* _WHAT YOU WILL DO_
Can you reproduce every one of the lines below word for word, leaving the pictures out?

MATERIAL TO PROCESS below:

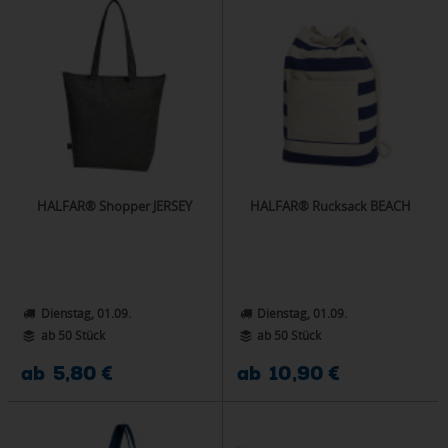
HALFAR® Shopper JERSEY
HALFAR® Rucksack BEACH
Dienstag, 01.09.
Dienstag, 01.09.
ab 50 Stück
ab 50 Stück
ab 5,80 €
ab 10,90 €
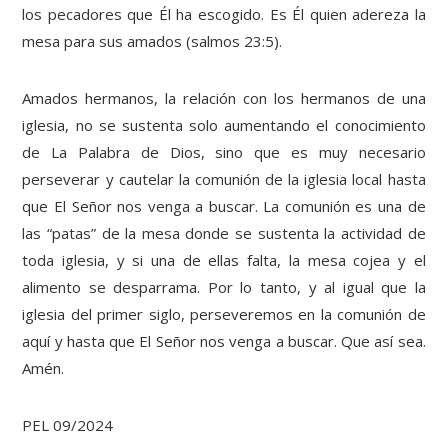
los pecadores que Él ha escogido. Es Él quien adereza la
mesa para sus amados (salmos 23:5).
Amados hermanos, la relación con los hermanos de una
iglesia, no se sustenta solo aumentando el conocimiento
de La Palabra de Dios, sino que es muy necesario
perseverar y cautelar la comunión de la iglesia local hasta
que El Señor nos venga a buscar. La comunión es una de
las “patas” de la mesa donde se sustenta la actividad de
toda iglesia, y si una de ellas falta, la mesa cojea y el
alimento se desparrama. Por lo tanto, y al igual que la
iglesia del primer siglo, perseveremos en la comunión de
aquí y hasta que El Señor nos venga a buscar. Que así sea.
Amén.
PEL 09/2024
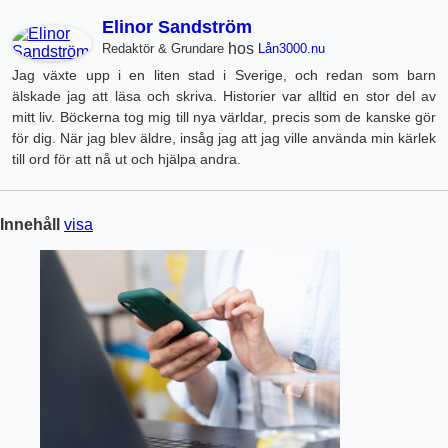
Elinor Sandström
hos
Redaktör & Grundare
Lån3000.nu
Jag växte upp i en liten stad i Sverige, och redan som barn
älskade jag att läsa och skriva. Historier var alltid en stor del av
mitt liv. Böckerna tog mig till nya världar, precis som de kanske gör
för dig. När jag blev äldre, insåg jag att jag ville använda min kärlek
till ord för att nå ut och hjälpa andra.
Innehåll
visa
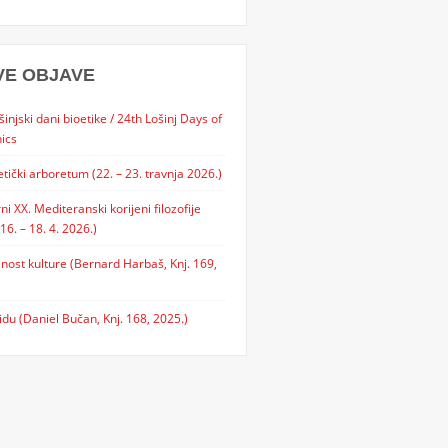
VE OBJAVE
šinjski dani bioetike / 24th Lošinj Days of
ics
etički arboretum (22. – 23. travnja 2026.)
rni XX. Mediteranski korijeni filozofije
 16. – 18. 4. 2026.)
lnost kulture (Bernard Harbaš, Knj. 169,
)
idu (Daniel Bučan, Knj. 168, 2025.)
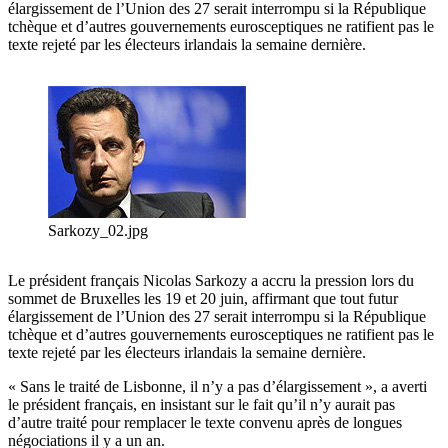
élargissement de l’Union des 27 serait interrompu si la République
tchèque et d’autres gouvernements eurosceptiques ne ratifient pas le
texte rejeté par les électeurs irlandais la semaine dernière.
Sarkozy_02.jpg
Le président français Nicolas Sarkozy a accru la pression lors du
sommet de Bruxelles les 19 et 20 juin, affirmant que tout futur
élargissement de l’Union des 27 serait interrompu si la République
tchèque et d’autres gouvernements eurosceptiques ne ratifient pas le
texte rejeté par les électeurs irlandais la semaine dernière.
« Sans le traité de Lisbonne, il n’y a pas d’élargissement », a averti
le président français, en insistant sur le fait qu’il n’y aurait pas
d’autre traité pour remplacer le texte convenu après de longues
négociations il y a un an.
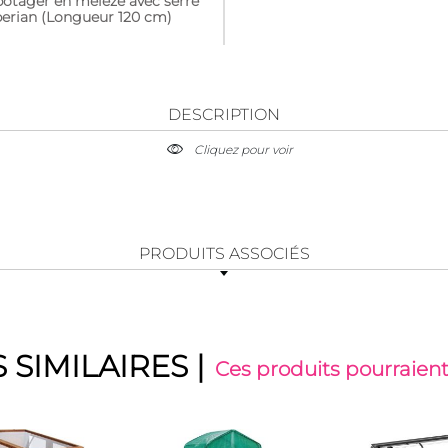
potager en mélèze avec serre
berian (Longueur 120 cm)
DESCRIPTION
Cliquez pour voir
PRODUITS ASSOCIÉS
 SIMILAIRES
|
Ces produits pourraient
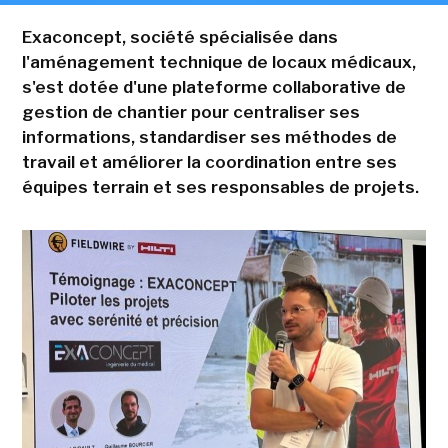
Exaconcept, société spécialisée dans
l'aménagement technique de locaux médicaux,
s'est dotée d'une plateforme collaborative de
gestion de chantier pour centraliser ses
informations, standardiser ses méthodes de
travail et améliorer la coordination entre ses
équipes terrain et ses responsables de projets.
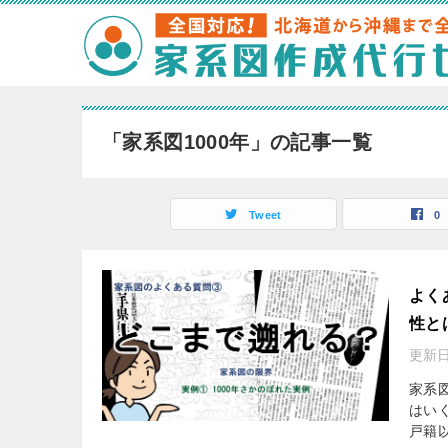
「家系図1000年」の記事一覧
Tweet
0
よく
性と
更新
家系
はい
戸籍以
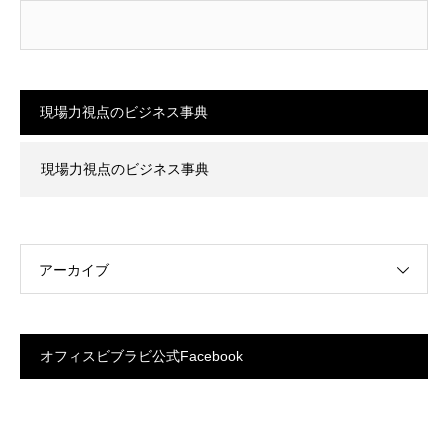
現場力視点のビジネス事典
現場力視点のビジネス事典
アーカイブ
オフィスビブラビ公式Facebook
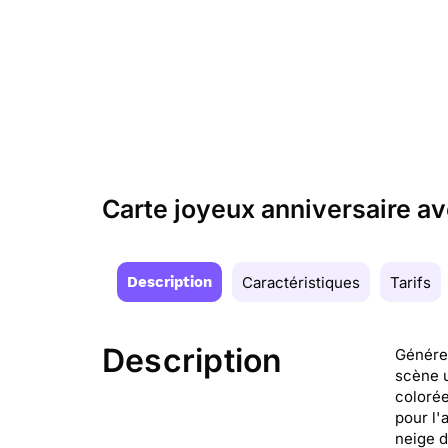
Carte joyeux anniversaire av
Description
Caractéristiques
Tarifs
Description
Généreu
scène u
colorée
pour l'
neige d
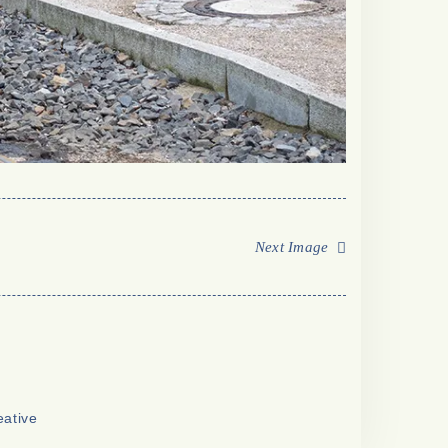
Next Image
eative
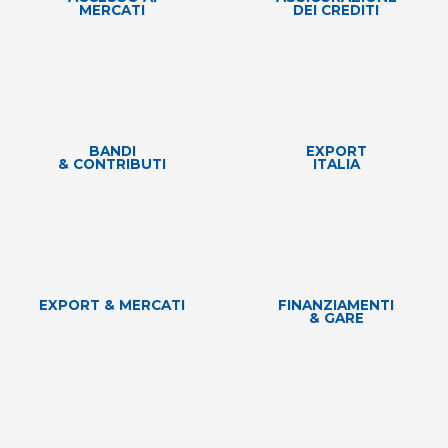
MERCATI
DEI CREDITI
BANDI
EXPORT
& CONTRIBUTI
ITALIA
EXPORT & MERCATI
FINANZIAMENTI
& GARE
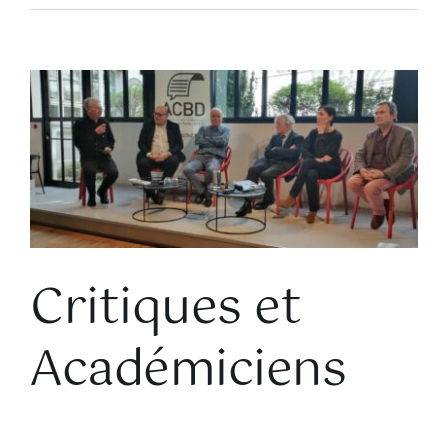
Voir
l'image
agrandie
Critiques et
Académiciens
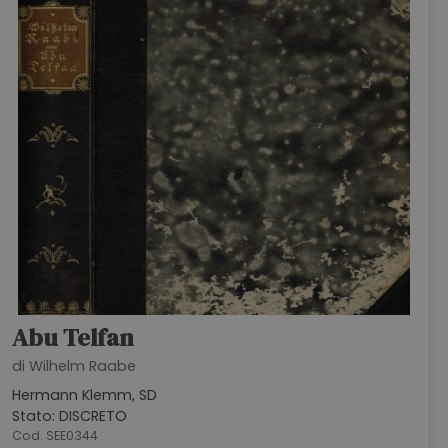
Abu Telfan
di Wilhelm Raabe
Hermann Klemm, SD
Stato: DISCRETO
Cod. SEE0344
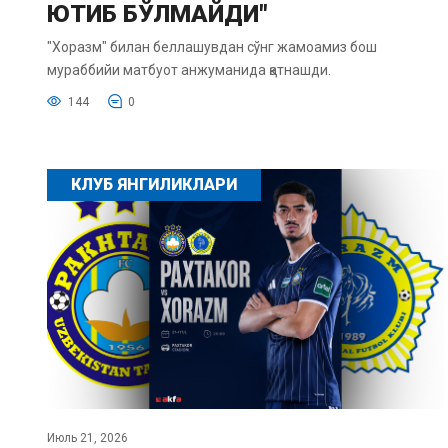
ЮТИБ БЎЛМАЙДИ"
"Хоразм" билан беллашувдан сўнг жамоамиз бош
мураббийи матбуот анжуманида қатнашди.
144
0
КЛУБ ЯНГИЛИКЛАРИ
Июль 21, 2026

End of MATERIAL TO PROCESS.

* _EXERCISE SOLUTION_
HALFAR® Shopper JERSEY
HALFAR® Rucksack BEACH
Dienstag, 01.09.
Dienstag, 01.09.
ab 50 Stück
ab 50 Stück
ab 5,80 €
ab 10,90 €
los pecadores que Él ha escogido. Es Él quien adereza la
mesa para sus amados (salmos 23:5).
Amados hermanos, la relación con los hermanos de una
iglesia, no se sustenta solo aumentando el conocimiento
de La Palabra de Dios, sino que es muy necesario
perseverar y cautelar la comunión de la iglesia local hasta
que El Señor nos venga a buscar. La comunión es una de
las “patas” de la mesa donde se sustenta la actividad de
toda iglesia, y si una de ellas falta, la mesa cojea y el
alimento se desparrama. Por lo tanto, y al igual que la
iglesia del primer siglo, perseveremos en la comunión de
aquí y hasta que El Señor nos venga a buscar. Que así sea.
Amén.
PEL 09/2024
Elinor Sandström
hos
Redaktör & Grundare
Lån3000.nu
Jag växte upp i en liten stad i Sverige, och redan som barn
älskade jag att läsa och skriva. Historier var alltid en stor del av
mitt liv. Böckerna tog mig till nya världar, precis som de kanske gör
för dig. När jag blev äldre, insåg jag att jag ville använda min kärlek
till ord för att nå ut och hjälpa andra.
Innehåll
visa
VE OBJAVE
šinjski dani bioetike / 24th Lošinj Days of
ics
etički arboretum (22. – 23. travnja 2026.)
rni XX. Mediteranski korijeni filozofije
 16. – 18. 4. 2026.)
lnost kulture (Bernard Harbaš, Knj. 169,
)
idu (Daniel Bučan, Knj. 168, 2025.)
élargissement de l’Union des 27 serait interrompu si la République
tchèque et d’autres gouvernements eurosceptiques ne ratifient pas le
texte rejeté par les électeurs irlandais la semaine dernière.
Sarkozy_02.jpg
Le président français Nicolas Sarkozy a accru la pression lors du
sommet de Bruxelles les 19 et 20 juin, affirmant que tout futur
élargissement de l’Union des 27 serait interrompu si la République
tchèque et d’autres gouvernements eurosceptiques ne ratifient pas le
texte rejeté par les électeurs irlandais la semaine dernière.
« Sans le traité de Lisbonne, il n’y a pas d’élargissement », a averti
le président français, en insistant sur le fait qu’il n’y aurait pas
d’autre traité pour remplacer le texte convenu après de longues
négociations il y a un an.
potager en mélèze avec serre
berian (Longueur 120 cm)
DESCRIPTION
Cliquez pour voir
PRODUITS ASSOCIÉS
 SIMILAIRES
|
Ces produits pourraient
Exaconcept, société spécialisée dans
l'aménagement technique de locaux médicaux,
s'est dotée d'une plateforme collaborative de
gestion de chantier pour centraliser ses
informations, standardiser ses méthodes de
travail et améliorer la coordination entre ses
équipes terrain et ses responsables de projets.
「家系図1000年」の記事一覧
Tweet
0
よく
性と
更新
家系
はい
戸籍以
現場力視点のビジネス事典
現場力視点のビジネス事典
アーカイブ
オフィスビブラビ公式Facebook
Carte joyeux anniversaire av
Description
Caractéristiques
Tarifs
Description
Généreu
scène u
colorée
pour l'
neige d
Next Image
eative
MERCATI
DEI CREDITI
BANDI
EXPORT
& CONTRIBUTI
ITALIA
EXPORT & MERCATI
FINANZIAMENTI
& GARE
Voir
l'image
agrandie
Critiques et
Académiciens
Abu Telfan
di Wilhelm Raabe
Hermann Klemm, SD
Stato: DISCRETO
Cod. SEE0344
ЮТИБ БЎЛМАЙДИ"
"Хоразм" билан беллашувдан сўнг жамоамиз бош
мураббийи матбуот анжуманида қатнашди.
144
0
КЛУБ ЯНГИЛИКЛАРИ
Июль 21, 2026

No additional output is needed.